### Work task
Restate verbatim the span of lines below between the line with "Procedure | 93.00 | | | |" and the line with "1313 | Supplementary", including those two lines, and only that span.

[Saved entries]

++++++

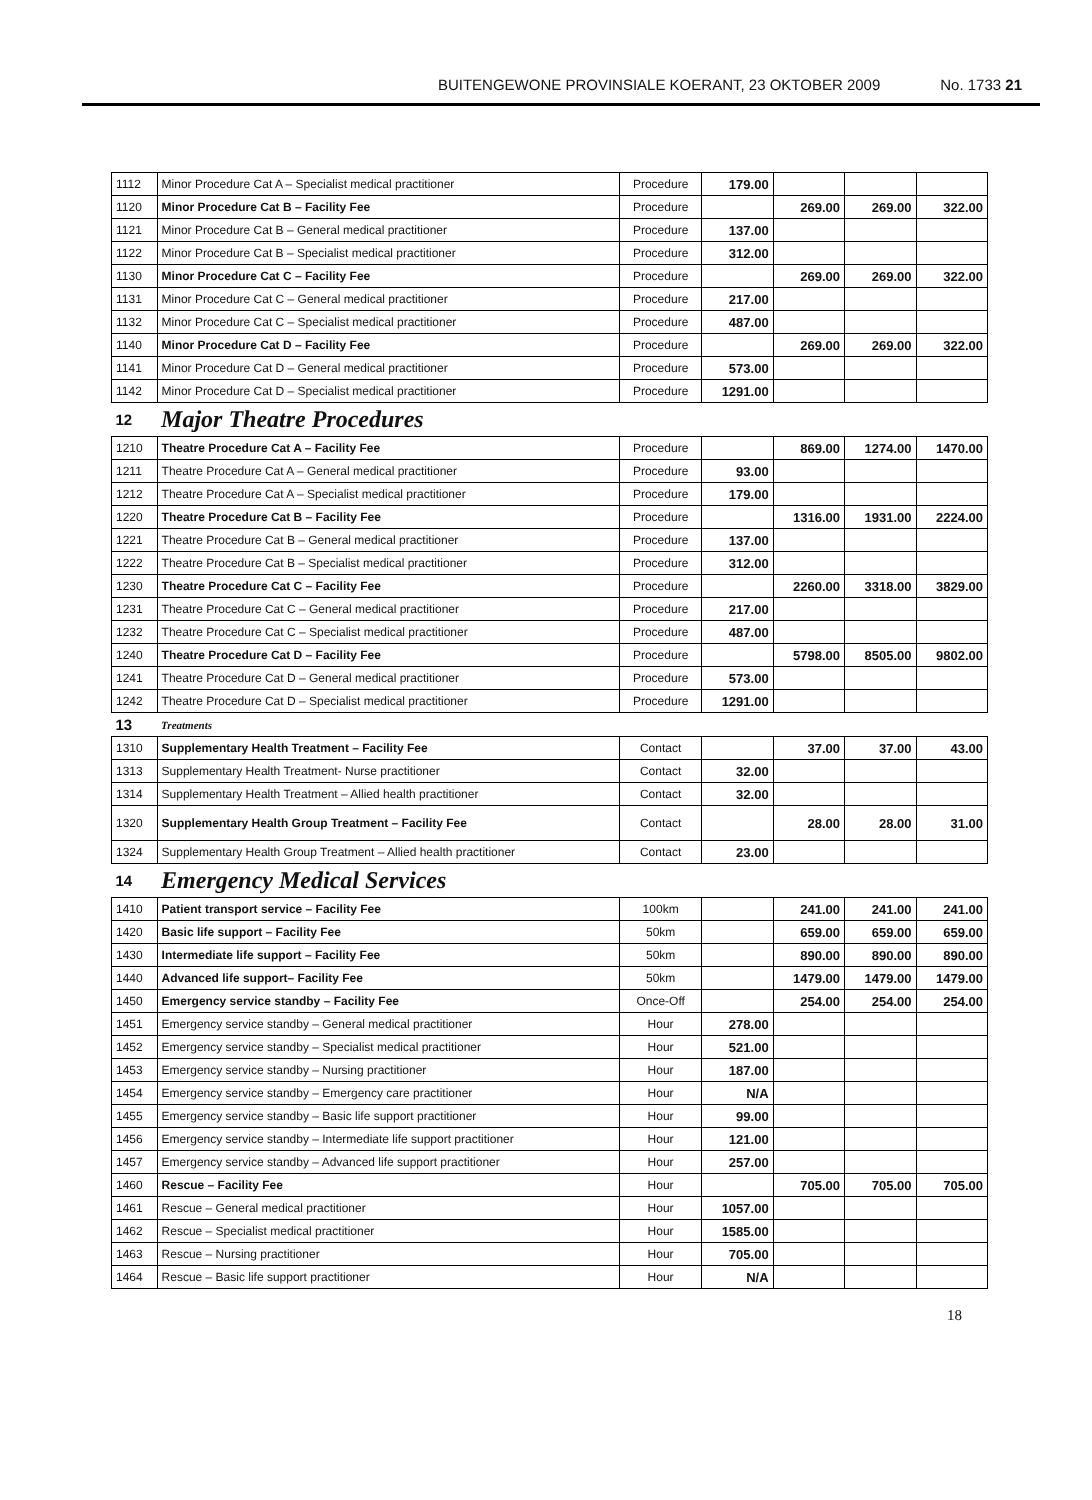BUITENGEWONE PROVINSIALE KOERANT, 23 OKTOBER 2009 No. 1733 21
| 1112 | Minor Procedure Cat A – Specialist medical practitioner | Procedure | 179.00 | | | |
| 1120 | Minor Procedure Cat B – Facility Fee | Procedure | | 269.00 | 269.00 | 322.00 |
| 1121 | Minor Procedure Cat B – General medical practitioner | Procedure | 137.00 | | | |
| 1122 | Minor Procedure Cat B – Specialist medical practitioner | Procedure | 312.00 | | | |
| 1130 | Minor Procedure Cat C – Facility Fee | Procedure | | 269.00 | 269.00 | 322.00 |
| 1131 | Minor Procedure Cat C – General medical practitioner | Procedure | 217.00 | | | |
| 1132 | Minor Procedure Cat C – Specialist medical practitioner | Procedure | 487.00 | | | |
| 1140 | Minor Procedure Cat D – Facility Fee | Procedure | | 269.00 | 269.00 | 322.00 |
| 1141 | Minor Procedure Cat D – General medical practitioner | Procedure | 573.00 | | | |
| 1142 | Minor Procedure Cat D – Specialist medical practitioner | Procedure | 1291.00 | | | |
| 12 | Major Theatre Procedures | | | | | |
| 1210 | Theatre Procedure Cat A – Facility Fee | Procedure | | 869.00 | 1274.00 | 1470.00 |
| 1211 | Theatre Procedure Cat A – General medical practitioner | Procedure | 93.00 | | | |
| 1212 | Theatre Procedure Cat A – Specialist medical practitioner | Procedure | 179.00 | | | |
| 1220 | Theatre Procedure Cat B – Facility Fee | Procedure | | 1316.00 | 1931.00 | 2224.00 |
| 1221 | Theatre Procedure Cat B – General medical practitioner | Procedure | 137.00 | | | |
| 1222 | Theatre Procedure Cat B – Specialist medical practitioner | Procedure | 312.00 | | | |
| 1230 | Theatre Procedure Cat C – Facility Fee | Procedure | | 2260.00 | 3318.00 | 3829.00 |
| 1231 | Theatre Procedure Cat C – General medical practitioner | Procedure | 217.00 | | | |
| 1232 | Theatre Procedure Cat C – Specialist medical practitioner | Procedure | 487.00 | | | |
| 1240 | Theatre Procedure Cat D – Facility Fee | Procedure | | 5798.00 | 8505.00 | 9802.00 |
| 1241 | Theatre Procedure Cat D – General medical practitioner | Procedure | 573.00 | | | |
| 1242 | Theatre Procedure Cat D – Specialist medical practitioner | Procedure | 1291.00 | | | |
| 13 | Treatments | | | | | |
| 1310 | Supplementary Health Treatment – Facility Fee | Contact | | 37.00 | 37.00 | 43.00 |
| 1313 | Supplementary Health Treatment- Nurse practitioner | Contact | 32.00 | | | |
| 1314 | Supplementary Health Treatment – Allied health practitioner | Contact | 32.00 | | | |
| 1320 | Supplementary Health Group Treatment – Facility Fee | Contact | | 28.00 | 28.00 | 31.00 |
| 1324 | Supplementary Health Group Treatment – Allied health practitioner | Contact | 23.00 | | | |
| 14 | Emergency Medical Services | | | | | |
| 1410 | Patient transport service – Facility Fee | 100km | | 241.00 | 241.00 | 241.00 |
| 1420 | Basic life support – Facility Fee | 50km | | 659.00 | 659.00 | 659.00 |
| 1430 | Intermediate life support – Facility Fee | 50km | | 890.00 | 890.00 | 890.00 |
| 1440 | Advanced life support– Facility Fee | 50km | | 1479.00 | 1479.00 | 1479.00 |
| 1450 | Emergency service standby – Facility Fee | Once-Off | | 254.00 | 254.00 | 254.00 |
| 1451 | Emergency service standby – General medical practitioner | Hour | 278.00 | | | |
| 1452 | Emergency service standby – Specialist medical practitioner | Hour | 521.00 | | | |
| 1453 | Emergency service standby – Nursing practitioner | Hour | 187.00 | | | |
| 1454 | Emergency service standby – Emergency care practitioner | Hour | N/A | | | |
| 1455 | Emergency service standby – Basic life support practitioner | Hour | 99.00 | | | |
| 1456 | Emergency service standby – Intermediate life support practitioner | Hour | 121.00 | | | |
| 1457 | Emergency service standby – Advanced life support practitioner | Hour | 257.00 | | | |
| 1460 | Rescue – Facility Fee | Hour | | 705.00 | 705.00 | 705.00 |
| 1461 | Rescue – General medical practitioner | Hour | 1057.00 | | | |
| 1462 | Rescue – Specialist medical practitioner | Hour | 1585.00 | | | |
| 1463 | Rescue – Nursing practitioner | Hour | 705.00 | | | |
| 1464 | Rescue – Basic life support practitioner | Hour | N/A | | | |
18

++++++

### Your response
| 1211 | Theatre Procedure Cat A – General medical practitioner | Procedure | 93.00 | | | |
| 1212 | Theatre Procedure Cat A – Specialist medical practitioner | Procedure | 179.00 | | | |
| 1220 | Theatre Procedure Cat B – Facility Fee | Procedure | | 1316.00 | 1931.00 | 2224.00 |
| 1221 | Theatre Procedure Cat B – General medical practitioner | Procedure | 137.00 | | | |
| 1222 | Theatre Procedure Cat B – Specialist medical practitioner | Procedure | 312.00 | | | |
| 1230 | Theatre Procedure Cat C – Facility Fee | Procedure | | 2260.00 | 3318.00 | 3829.00 |
| 1231 | Theatre Procedure Cat C – General medical practitioner | Procedure | 217.00 | | | |
| 1232 | Theatre Procedure Cat C – Specialist medical practitioner | Procedure | 487.00 | | | |
| 1240 | Theatre Procedure Cat D – Facility Fee | Procedure | | 5798.00 | 8505.00 | 9802.00 |
| 1241 | Theatre Procedure Cat D – General medical practitioner | Procedure | 573.00 | | | |
| 1242 | Theatre Procedure Cat D – Specialist medical practitioner | Procedure | 1291.00 | | | |
| 13 | Treatments | | | | | |
| 1310 | Supplementary Health Treatment – Facility Fee | Contact | | 37.00 | 37.00 | 43.00 |
| 1313 | Supplementary Health Treatment- Nurse practitioner | Contact | 32.00 | | | |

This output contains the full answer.